Given information:
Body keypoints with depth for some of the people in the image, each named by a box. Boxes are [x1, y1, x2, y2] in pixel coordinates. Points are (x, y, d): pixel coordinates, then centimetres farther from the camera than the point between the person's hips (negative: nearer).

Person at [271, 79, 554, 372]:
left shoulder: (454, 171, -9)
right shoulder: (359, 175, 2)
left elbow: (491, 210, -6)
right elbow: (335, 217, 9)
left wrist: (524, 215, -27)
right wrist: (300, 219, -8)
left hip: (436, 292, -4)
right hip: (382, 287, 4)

Instructions to follow: With the line containing "left shoulder: (454, 171, -9)" as the first and the last line of the records as the final one, print exactly the lines in that span.

Solution to this problem:
left shoulder: (454, 171, -9)
right shoulder: (359, 175, 2)
left elbow: (491, 210, -6)
right elbow: (335, 217, 9)
left wrist: (524, 215, -27)
right wrist: (300, 219, -8)
left hip: (436, 292, -4)
right hip: (382, 287, 4)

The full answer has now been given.